12.14 Now that you are coming to a more clear idea of what the “thoughts” that come to you from unity may be like, you will undoubtedly realize this: You have had such thoughts already, thoughts that came to you with an authority that you are not used to—thoughts that you know, beyond a shadow of a doubt, are true or right or accurate. They may be simple thoughts about a situation in which you are involved, or about the situation of another. Or they may be profound insights into your Self or the nature of the world.

12.15 You may at such times have been frustrated by an inability to share these thoughts, or to deliver them with the authority of the truth simply because you have known that they are true, and because you realized, as soon as the truth came into your mind, how seldom in the past you have been sure of anything. You may have been amazed at this new authority, and you may have desired more than anything to have others realize that you really know something, that this wasn’t your usual opinion or idea you were offering up for discussion, but something you knew the truth about!

12.16 Many of you may, as well, have experienced the fading of your certainty about this truth over time. It may have been your inability to convey this truth, another’s reaction to this truth, or simple doubt that arose within your thinking, but regardless of this fading of your certainty, you still carry within you the moment of realization—the moment in which the truth was known to you without doubt, known to you without uncertainty. And you may begin to realize that what has been said throughout this Course—that all doubt is doubt about yourself—is true. If another challenges you, or if your own thinking challenges you, doubt is quick to arise simply because you do not expect yourself to be certain of anything, and certainly do not expect yourself to be certain about the “right” or “true” course of action required in a situation, or of something that has not yet occurred but that you are given the certainty to know will occur. But once you have felt this certainty, you will never be so sure again that you cannot know the truth. Adding the phrase “beyond a shadow of a doubt” will be something you no longer need add to your knowing of the truth because you will realize its redundancy.

12.17 To know is to know.

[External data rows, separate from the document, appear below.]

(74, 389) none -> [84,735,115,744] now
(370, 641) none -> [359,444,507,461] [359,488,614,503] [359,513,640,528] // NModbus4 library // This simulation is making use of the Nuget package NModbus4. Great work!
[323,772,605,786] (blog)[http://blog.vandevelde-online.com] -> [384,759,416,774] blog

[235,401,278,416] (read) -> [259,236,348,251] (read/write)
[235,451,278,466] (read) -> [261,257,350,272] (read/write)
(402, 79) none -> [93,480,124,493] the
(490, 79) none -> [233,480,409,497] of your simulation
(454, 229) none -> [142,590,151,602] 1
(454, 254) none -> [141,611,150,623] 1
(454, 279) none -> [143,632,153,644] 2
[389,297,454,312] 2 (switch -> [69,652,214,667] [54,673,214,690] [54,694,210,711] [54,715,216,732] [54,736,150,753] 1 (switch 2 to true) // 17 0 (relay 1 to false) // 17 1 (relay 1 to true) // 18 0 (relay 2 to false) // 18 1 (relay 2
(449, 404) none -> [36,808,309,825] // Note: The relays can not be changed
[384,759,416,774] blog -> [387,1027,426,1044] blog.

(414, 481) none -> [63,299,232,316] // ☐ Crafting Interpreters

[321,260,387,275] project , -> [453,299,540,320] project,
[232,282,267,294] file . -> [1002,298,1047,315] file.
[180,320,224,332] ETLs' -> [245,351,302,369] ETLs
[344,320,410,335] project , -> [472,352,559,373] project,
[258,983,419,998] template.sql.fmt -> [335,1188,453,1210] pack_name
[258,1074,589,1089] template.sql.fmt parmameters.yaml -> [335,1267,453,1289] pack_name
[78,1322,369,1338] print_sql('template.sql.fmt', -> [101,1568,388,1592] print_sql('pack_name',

To know is to be certain. This may seem crazy or impossible, and in your realization that it seems crazy or impossible to you, you may become more aware than ever before that what I have said about your way of thinking being insane is true. You think it is perfectly sane to go through life without knowing anything “beyond a shadow of a doubt,” without knowing anything with certainty, when the reverse is what is true. It is sane to know the truth. It is insane not to know the truth.

12.18 Some of you will have credited your personal or individual self with the “figuring out” of this truth. Others of you will have recognized the “voice” of authority with which this truth came to you as something other than your usual thoughts, other than your usual “self.” Either way, however, you know that your Self was involved, somehow, in this coming to know of the truth, even if this coming to know of the truth wasn’t quite “of” the “you” of the personal self.

12.19 The thoughts that come to you from unity can thus be seen as both your own thoughts and thoughts that arise from union. Union is not other than you, as I am not other than you. Union includes you, just as the All of Everything, the whole of wholeness, the one of oneness, includes you. We are, in unity, one body. We are, in Christ-consciousness, one Christ. We are, in wholeheartedness, one heart and one mind.